*Exercise goal:*
Check every line of the listing below for "reset", and report how many lines have it, as a number with nothing more.

*Materials provided:*
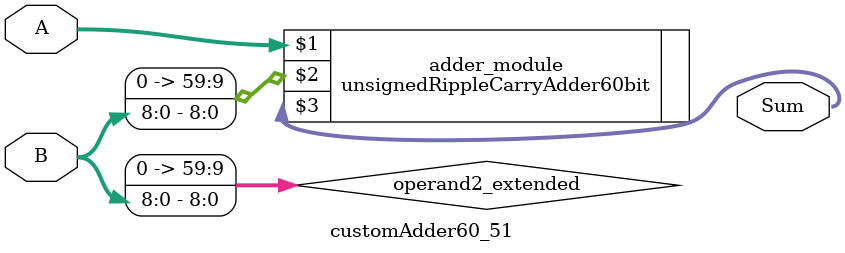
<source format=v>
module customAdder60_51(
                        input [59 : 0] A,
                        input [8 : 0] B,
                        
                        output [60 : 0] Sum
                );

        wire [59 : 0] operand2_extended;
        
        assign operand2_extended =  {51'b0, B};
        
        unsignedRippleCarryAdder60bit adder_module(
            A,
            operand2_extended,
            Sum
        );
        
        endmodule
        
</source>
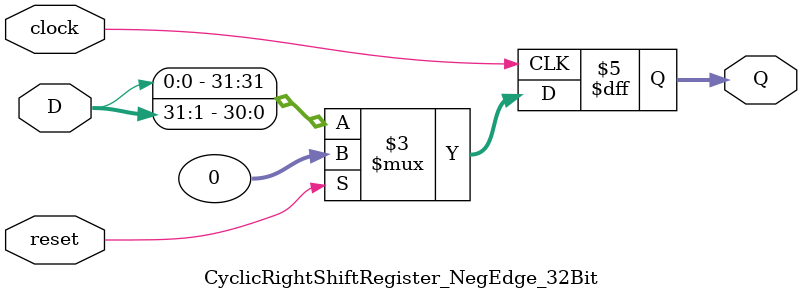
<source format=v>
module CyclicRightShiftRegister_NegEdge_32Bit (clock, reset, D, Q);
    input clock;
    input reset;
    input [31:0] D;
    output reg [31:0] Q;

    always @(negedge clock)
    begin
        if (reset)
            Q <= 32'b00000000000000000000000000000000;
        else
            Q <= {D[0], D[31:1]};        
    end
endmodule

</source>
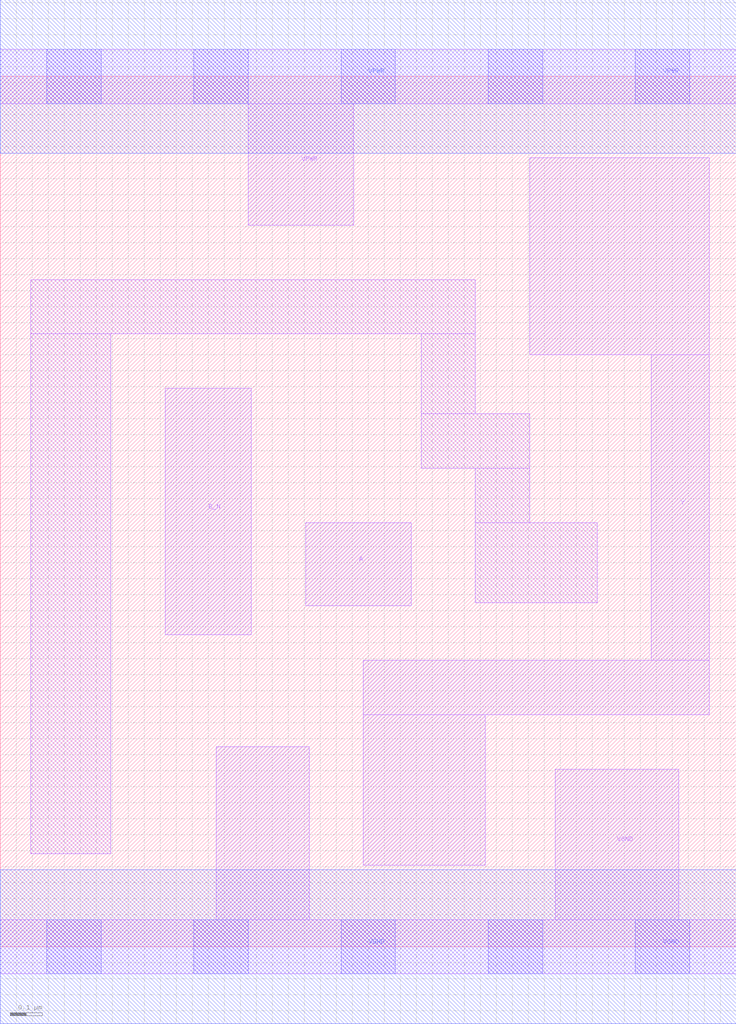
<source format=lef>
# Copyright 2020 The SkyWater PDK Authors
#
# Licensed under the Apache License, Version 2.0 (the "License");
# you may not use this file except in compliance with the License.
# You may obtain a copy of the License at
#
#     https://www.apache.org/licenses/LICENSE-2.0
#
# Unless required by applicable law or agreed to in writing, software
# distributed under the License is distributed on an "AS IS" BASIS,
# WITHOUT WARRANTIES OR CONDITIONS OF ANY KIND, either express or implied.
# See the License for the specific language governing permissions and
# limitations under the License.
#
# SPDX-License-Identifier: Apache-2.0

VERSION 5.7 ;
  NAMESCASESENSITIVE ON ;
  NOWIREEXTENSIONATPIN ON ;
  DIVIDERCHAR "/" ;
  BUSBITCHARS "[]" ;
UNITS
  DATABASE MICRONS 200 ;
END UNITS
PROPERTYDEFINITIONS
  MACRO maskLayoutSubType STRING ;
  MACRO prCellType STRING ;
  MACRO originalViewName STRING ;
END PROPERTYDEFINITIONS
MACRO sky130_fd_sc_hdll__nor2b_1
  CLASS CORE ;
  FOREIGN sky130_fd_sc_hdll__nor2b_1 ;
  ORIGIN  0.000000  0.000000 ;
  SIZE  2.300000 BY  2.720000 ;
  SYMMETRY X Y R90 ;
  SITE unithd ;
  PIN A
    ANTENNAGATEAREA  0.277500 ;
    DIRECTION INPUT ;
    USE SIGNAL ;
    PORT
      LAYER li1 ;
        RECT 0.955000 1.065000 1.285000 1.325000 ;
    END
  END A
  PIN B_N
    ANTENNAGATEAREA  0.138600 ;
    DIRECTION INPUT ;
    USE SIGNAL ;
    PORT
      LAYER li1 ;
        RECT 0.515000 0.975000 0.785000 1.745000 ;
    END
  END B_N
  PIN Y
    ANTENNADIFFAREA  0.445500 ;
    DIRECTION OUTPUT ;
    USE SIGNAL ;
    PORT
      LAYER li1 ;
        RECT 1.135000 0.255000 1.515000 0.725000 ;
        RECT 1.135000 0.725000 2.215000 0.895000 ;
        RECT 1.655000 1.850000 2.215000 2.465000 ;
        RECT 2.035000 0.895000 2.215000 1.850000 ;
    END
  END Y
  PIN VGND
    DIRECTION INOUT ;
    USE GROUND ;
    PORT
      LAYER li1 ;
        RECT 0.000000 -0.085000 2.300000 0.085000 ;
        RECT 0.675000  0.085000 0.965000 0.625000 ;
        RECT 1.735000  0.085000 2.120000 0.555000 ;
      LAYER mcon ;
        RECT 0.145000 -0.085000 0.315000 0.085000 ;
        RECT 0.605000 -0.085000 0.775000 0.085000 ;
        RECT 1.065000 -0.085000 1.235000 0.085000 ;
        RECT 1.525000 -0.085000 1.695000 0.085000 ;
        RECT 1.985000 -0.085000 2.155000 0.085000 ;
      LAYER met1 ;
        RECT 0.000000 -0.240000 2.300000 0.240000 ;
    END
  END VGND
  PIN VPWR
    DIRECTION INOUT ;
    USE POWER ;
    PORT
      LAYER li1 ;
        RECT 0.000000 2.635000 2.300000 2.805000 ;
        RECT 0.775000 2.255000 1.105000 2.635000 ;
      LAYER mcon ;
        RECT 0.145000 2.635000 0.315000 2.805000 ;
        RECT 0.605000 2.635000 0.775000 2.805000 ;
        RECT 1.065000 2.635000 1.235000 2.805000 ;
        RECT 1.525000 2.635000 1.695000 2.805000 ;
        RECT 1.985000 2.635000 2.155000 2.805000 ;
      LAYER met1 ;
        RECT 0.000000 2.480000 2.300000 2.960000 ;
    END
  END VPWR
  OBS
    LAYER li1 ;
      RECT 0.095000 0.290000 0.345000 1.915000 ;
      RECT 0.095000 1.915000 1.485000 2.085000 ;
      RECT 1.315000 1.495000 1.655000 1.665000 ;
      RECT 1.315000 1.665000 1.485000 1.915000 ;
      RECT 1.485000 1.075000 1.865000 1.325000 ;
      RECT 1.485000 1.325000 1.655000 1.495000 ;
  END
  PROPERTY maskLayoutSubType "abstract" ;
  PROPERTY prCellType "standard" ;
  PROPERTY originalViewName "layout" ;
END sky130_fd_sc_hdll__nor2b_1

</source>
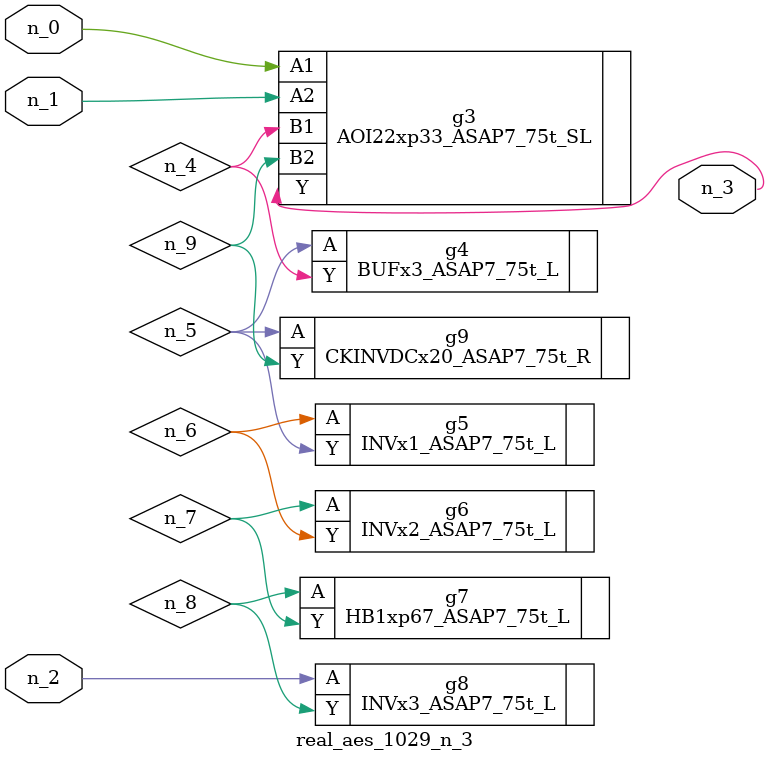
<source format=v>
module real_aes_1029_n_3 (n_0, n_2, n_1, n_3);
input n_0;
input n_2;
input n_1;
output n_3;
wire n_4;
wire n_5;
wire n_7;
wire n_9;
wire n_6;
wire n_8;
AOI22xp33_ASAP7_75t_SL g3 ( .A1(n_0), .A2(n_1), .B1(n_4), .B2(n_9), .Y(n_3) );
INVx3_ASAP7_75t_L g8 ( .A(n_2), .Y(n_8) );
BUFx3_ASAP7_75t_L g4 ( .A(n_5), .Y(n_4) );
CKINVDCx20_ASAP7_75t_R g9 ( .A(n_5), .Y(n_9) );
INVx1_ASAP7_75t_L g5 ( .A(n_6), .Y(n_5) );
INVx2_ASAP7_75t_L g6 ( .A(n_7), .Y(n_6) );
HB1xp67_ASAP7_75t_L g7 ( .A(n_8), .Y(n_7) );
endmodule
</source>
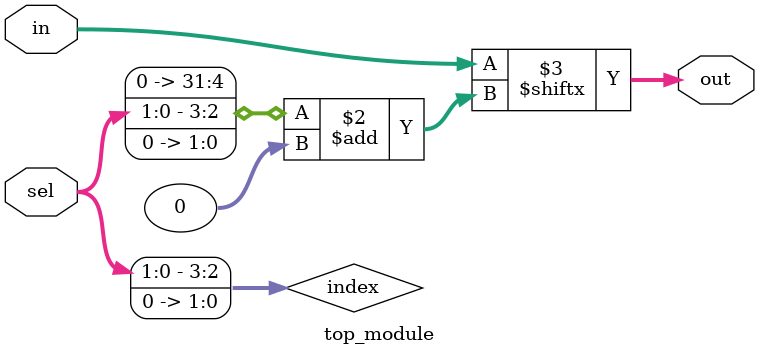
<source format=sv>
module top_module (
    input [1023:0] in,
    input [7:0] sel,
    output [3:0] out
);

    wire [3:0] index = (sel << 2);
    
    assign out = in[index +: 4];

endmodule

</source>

*Solved exercise:*
3